O governo Bolsonaro empenha-se na produção de casos de mau uso de dinheiro público, como na Educação, e demonstra notável eficiência para proteger o presidente
As “escolas fake” são a mais perfeita tradução de um governo igualmente “fake”. Quase nada do que foi prometido na campanha que elegeu Jair Bolsonaro para a Presidência em 2018 saiu do papel, das reformas às privatizações. Mas, agora está claro, não é só incompetência; é vocação: o governo de Bolsonaro está estruturado para atender aos interesses do Centrão, que, em troca, mantém o presidente no poder, a despeito das inúmeras razões para seu impeachment. E agora, em ano eleitoral, essa mesma máquina funciona freneticamente para conquistar votos, para o presidente e para os parasitas que se associaram a ele na tarefa de se apropriar do Estado para a satisfação de seus objetivos privados.
Se o governo é “fake”, a corrupção, no entanto, é bem real. A manipulação obscura do Orçamento talvez seja o caso mais grave, já que esconde dos cidadãos os critérios de distribuição de recursos públicos. Mas está longe de ser o único.

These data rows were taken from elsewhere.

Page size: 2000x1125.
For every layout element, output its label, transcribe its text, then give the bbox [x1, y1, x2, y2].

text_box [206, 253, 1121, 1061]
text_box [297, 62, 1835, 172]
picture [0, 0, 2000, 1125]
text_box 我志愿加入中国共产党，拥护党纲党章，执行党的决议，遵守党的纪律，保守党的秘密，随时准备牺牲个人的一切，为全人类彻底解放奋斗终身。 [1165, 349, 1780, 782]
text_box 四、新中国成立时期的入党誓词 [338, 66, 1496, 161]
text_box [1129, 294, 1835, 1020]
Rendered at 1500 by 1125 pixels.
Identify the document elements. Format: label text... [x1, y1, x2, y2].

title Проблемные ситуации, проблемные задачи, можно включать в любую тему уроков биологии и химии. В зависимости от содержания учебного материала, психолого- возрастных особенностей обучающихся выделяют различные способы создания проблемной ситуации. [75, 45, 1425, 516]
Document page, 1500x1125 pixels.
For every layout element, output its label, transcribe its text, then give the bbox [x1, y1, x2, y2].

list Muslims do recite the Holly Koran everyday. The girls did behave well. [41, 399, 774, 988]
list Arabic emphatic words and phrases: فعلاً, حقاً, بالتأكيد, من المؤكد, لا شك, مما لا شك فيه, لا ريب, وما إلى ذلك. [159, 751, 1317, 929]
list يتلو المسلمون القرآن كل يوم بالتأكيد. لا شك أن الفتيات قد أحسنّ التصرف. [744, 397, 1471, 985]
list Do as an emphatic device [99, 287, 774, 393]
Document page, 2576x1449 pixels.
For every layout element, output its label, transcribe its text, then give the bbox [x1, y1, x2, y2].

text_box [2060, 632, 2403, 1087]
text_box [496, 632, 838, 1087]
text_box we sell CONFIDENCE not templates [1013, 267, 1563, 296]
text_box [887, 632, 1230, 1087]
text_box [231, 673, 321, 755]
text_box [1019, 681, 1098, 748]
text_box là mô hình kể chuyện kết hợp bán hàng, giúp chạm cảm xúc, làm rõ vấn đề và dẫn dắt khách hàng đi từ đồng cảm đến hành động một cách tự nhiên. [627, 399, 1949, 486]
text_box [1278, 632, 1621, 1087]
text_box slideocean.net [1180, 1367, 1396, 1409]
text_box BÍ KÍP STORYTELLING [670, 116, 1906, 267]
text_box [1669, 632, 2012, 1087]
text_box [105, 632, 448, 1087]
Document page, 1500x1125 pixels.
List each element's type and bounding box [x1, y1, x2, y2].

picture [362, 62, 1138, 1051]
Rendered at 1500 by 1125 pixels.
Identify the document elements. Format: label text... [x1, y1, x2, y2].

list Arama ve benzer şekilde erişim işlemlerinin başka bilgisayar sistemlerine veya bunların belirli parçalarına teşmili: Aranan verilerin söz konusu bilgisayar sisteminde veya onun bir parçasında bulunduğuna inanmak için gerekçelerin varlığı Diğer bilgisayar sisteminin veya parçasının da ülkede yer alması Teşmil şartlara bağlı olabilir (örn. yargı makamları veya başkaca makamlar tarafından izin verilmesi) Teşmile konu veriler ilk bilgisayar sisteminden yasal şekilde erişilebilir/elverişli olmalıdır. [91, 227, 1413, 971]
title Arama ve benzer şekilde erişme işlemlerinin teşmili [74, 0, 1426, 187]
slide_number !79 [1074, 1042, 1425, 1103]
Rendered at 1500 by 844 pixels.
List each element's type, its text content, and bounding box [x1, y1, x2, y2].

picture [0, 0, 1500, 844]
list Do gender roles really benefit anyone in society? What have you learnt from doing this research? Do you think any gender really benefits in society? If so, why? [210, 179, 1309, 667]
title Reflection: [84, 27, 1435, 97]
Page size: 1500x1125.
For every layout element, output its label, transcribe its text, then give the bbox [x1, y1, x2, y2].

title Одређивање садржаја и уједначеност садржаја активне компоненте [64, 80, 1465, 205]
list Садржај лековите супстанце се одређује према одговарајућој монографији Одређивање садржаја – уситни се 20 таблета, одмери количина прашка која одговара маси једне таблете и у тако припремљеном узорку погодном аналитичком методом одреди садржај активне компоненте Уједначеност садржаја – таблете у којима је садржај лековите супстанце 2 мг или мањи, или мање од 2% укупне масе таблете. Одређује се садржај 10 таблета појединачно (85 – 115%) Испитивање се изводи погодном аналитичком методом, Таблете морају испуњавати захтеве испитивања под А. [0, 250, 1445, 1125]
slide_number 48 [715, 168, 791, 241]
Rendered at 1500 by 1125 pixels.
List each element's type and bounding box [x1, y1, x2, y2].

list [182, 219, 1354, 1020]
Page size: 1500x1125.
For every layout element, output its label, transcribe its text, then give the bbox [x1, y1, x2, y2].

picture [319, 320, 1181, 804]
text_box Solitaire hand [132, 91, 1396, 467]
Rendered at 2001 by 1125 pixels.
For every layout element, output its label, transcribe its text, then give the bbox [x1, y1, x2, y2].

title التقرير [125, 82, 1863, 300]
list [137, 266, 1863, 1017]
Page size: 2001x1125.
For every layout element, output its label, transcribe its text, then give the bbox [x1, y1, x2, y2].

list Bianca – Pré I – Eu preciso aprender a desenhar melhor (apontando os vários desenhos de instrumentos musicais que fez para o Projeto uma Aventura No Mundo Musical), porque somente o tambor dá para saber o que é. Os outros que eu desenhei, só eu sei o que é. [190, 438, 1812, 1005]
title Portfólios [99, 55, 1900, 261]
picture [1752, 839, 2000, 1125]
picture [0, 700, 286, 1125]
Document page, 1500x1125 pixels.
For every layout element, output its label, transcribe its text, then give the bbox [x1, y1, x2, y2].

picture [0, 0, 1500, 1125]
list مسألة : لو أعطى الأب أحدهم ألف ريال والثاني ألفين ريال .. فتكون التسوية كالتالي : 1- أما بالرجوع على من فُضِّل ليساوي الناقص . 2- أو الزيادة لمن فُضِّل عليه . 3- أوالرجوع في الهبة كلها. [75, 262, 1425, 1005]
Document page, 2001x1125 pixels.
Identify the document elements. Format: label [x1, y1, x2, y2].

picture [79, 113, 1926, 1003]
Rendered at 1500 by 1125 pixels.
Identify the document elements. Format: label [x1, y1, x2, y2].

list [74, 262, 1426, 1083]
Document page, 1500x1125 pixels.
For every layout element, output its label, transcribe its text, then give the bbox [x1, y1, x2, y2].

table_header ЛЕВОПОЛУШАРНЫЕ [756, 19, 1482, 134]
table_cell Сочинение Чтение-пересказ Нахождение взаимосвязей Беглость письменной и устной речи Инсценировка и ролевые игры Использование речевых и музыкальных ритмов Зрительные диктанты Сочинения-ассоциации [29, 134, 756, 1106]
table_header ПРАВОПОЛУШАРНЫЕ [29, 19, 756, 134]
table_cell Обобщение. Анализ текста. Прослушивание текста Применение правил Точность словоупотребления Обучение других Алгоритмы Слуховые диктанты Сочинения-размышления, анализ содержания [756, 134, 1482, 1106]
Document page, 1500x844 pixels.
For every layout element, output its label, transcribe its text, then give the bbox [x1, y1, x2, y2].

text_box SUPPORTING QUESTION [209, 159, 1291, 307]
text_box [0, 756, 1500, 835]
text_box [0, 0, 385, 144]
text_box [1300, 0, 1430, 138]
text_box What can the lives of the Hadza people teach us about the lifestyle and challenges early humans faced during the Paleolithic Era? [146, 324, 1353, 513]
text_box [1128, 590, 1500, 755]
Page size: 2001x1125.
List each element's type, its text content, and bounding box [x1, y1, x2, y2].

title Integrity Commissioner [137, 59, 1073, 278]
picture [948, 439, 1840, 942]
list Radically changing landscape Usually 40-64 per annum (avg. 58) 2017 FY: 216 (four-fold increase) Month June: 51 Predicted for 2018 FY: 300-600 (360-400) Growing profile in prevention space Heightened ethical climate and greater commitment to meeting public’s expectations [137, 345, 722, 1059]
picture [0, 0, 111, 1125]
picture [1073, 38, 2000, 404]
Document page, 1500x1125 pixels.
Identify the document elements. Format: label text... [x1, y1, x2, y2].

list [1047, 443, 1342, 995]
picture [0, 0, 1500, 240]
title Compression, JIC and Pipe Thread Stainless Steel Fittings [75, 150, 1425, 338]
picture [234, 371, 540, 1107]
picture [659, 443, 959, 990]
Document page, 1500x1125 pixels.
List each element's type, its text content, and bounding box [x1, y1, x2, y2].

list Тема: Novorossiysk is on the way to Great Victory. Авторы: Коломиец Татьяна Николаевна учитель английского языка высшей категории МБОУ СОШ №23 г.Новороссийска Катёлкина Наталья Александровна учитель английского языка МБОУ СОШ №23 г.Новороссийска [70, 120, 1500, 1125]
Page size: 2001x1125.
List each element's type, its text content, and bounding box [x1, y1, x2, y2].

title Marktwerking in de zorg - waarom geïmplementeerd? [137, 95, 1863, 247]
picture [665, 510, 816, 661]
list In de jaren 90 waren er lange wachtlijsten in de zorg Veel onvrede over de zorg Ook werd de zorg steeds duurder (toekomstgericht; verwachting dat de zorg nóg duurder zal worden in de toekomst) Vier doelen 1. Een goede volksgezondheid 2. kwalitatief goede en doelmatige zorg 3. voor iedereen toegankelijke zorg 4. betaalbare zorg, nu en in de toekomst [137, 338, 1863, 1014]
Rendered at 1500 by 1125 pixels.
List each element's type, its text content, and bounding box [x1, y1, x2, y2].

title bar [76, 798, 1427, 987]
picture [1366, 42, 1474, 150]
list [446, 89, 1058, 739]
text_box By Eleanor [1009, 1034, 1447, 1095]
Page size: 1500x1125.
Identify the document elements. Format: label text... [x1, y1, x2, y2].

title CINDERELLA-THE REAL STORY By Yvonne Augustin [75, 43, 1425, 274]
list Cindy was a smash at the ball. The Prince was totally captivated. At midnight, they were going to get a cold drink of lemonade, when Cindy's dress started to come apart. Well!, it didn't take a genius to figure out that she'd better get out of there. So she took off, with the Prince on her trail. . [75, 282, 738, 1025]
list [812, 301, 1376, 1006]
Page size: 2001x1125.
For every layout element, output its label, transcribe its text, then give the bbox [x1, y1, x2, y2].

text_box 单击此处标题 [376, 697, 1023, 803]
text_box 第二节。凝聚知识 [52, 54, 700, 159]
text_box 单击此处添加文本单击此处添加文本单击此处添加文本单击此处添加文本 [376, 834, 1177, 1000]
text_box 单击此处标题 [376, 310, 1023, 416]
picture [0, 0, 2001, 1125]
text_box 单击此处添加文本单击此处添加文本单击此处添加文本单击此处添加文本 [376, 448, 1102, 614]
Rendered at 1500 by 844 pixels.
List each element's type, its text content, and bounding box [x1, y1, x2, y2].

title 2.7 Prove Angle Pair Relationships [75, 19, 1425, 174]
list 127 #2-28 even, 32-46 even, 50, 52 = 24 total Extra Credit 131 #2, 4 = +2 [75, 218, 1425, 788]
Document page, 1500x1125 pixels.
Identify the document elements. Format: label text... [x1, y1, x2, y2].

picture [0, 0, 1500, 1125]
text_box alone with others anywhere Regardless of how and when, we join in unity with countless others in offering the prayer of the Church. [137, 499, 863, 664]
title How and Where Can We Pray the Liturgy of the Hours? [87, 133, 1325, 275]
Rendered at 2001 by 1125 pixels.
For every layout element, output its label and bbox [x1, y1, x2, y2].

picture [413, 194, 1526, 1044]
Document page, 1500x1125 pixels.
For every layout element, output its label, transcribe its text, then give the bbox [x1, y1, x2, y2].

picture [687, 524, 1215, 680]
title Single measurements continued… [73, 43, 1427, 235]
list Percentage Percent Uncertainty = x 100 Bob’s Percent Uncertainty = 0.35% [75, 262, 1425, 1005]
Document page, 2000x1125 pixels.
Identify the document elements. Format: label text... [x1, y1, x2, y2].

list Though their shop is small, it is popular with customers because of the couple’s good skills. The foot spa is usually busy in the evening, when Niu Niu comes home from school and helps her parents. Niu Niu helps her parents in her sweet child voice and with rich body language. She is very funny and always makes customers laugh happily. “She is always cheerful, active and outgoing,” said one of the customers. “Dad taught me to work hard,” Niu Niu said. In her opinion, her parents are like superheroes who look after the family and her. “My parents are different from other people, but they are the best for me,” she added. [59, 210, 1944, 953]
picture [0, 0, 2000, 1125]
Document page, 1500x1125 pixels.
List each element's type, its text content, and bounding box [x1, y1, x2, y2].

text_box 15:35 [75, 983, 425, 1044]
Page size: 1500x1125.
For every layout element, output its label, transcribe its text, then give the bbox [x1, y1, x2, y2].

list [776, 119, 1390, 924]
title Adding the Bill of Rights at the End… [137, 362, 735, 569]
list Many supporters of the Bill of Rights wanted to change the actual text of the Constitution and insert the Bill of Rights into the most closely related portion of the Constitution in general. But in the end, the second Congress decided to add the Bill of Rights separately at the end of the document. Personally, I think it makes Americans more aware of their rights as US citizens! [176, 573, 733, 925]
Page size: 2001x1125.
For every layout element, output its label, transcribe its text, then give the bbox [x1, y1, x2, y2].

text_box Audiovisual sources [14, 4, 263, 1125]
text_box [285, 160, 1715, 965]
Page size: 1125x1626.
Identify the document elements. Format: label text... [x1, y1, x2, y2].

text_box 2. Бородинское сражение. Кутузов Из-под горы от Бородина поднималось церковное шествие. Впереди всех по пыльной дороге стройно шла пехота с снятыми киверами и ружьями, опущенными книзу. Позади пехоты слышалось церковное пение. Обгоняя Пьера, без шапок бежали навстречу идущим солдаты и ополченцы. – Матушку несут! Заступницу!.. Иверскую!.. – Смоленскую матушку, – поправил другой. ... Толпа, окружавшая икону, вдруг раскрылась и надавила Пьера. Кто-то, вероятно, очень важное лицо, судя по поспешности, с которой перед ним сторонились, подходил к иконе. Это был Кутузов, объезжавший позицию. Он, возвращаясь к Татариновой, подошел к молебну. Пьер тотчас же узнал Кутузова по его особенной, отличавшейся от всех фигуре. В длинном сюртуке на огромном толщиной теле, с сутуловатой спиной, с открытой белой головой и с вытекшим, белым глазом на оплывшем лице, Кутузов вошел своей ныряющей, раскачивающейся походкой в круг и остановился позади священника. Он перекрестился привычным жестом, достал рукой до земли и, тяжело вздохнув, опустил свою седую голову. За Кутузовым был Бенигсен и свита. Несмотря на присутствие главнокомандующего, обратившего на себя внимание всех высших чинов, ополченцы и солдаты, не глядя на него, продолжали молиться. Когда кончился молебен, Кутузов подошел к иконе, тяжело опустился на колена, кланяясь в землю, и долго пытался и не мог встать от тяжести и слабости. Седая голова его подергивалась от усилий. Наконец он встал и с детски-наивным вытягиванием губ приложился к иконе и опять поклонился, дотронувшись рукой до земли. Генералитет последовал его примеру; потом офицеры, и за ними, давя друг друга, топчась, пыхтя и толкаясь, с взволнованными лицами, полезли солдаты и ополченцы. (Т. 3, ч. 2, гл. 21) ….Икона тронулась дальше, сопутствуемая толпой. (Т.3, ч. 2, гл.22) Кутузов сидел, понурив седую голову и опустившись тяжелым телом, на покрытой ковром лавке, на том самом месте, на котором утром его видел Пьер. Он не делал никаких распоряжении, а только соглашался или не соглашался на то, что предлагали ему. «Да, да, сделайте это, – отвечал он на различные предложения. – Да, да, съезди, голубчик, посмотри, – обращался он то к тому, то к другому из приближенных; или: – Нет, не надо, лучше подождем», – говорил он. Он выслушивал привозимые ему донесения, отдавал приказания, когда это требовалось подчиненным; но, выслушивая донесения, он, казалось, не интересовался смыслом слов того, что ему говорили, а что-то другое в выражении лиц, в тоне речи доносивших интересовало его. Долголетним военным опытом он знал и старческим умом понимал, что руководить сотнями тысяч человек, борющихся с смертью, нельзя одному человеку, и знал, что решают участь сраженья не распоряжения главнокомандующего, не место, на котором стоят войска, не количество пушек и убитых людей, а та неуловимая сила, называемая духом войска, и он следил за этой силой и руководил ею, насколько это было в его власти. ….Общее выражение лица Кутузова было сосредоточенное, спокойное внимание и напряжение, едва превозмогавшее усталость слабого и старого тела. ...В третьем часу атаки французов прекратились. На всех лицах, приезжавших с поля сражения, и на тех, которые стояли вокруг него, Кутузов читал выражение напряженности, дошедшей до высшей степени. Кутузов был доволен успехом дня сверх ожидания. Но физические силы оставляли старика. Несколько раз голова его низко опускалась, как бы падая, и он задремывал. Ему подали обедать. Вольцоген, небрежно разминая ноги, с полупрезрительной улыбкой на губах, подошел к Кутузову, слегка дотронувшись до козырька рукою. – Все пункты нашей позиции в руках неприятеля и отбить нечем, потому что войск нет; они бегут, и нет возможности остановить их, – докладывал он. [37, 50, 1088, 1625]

Durante a pandemia de covid-19, por exemplo, o País, já indignado com a incompetência do governo para lidar com a crise, soube, estupefato, que integrantes do Ministério da Saúde tentaram negociar a compra de vacinas fora do horário de expediente e num shopping de Brasília. Agora, é o Ministério da Educação que se tornou uma usina de escândalos, que se juntam ao aparelhamento ideológico promovido pelo bolsonarismo. Ao longo de toda a pandemia, o governo federal cruzou os braços para a situação do ensino e dos estudantes, mas se mostrou muito eficiente na produção de casos de mau uso do dinheiro público.
Antes das “escolas fake”, o Estadão havia revelado que, mesmo depois de advertido por órgãos de controle, o MEC, num processo de compra de ônibus escolares, seguia oferecendo até R$ 480 mil por unidade que valia, no máximo, R$ 270 mil. O edital foi ajustado só depois que o caso veio à tona. Houve também o caso, revelado pelo jornal Folha de S.Paulo, da compra de kits de robótica com sobrepreço para escolas sem água encanada. Não tinha infraestrutura mínima, não tinha prioridade no ensino, mas tinha superfaturamento.
Até o momento, o Palácio do Planalto dá sinais de que não está preocupado em sanear os processos do MEC ou de qualquer outro órgão do governo. Empenha-se apenas em impedir – todos os seus movimentos se orientam neste sentido – que as investigações sobre os escândalos avancem.
Bastou a movimentação de alguns senadores para viabilizar a instauração de uma Comissão Parlamentar de Inquérito (CPI) sobre os casos escabrosos do MEC – medida de elementar prudência perante tantos casos de mau uso dos recursos públicos – para que o governo rápida e eficientemente agisse para demover alguns parlamentares. Ou seja, o governo que passou todo o mandato de Bolsonaro demonstrando cavalar incompetência na articulação com o Congresso para aprovar reformas exibe agora inaudita eficiência para impedir que uma nova CPI fustigue o governo, algo delicado especialmente em ano eleitoral.
A repentina diligência do Palácio do Planalto gerou resultado imediato. Na sexta-feira passada, os senadores Oriovisto Guimarães (Podemos-PR), Styvenson Valentim (Podemos-AC) e Weverton Rocha (PDT-MA) retiraram seu apoio para abertura da CPI da Educação. Uma vez que os indícios de corrupção no MEC só aumentam, não se sabe se o governo conseguirá de fato barrar a investigação do Congresso. De toda forma, uma coisa é inegável: quando o objetivo é proteger o presidente, escamoteando a incompetência administrativa, a obscura manipulação do Orçamento e os negócios esquisitos conduzidos pelos operadores do governo, a gestão Bolsonaro adquire uma espantosa vitalidade.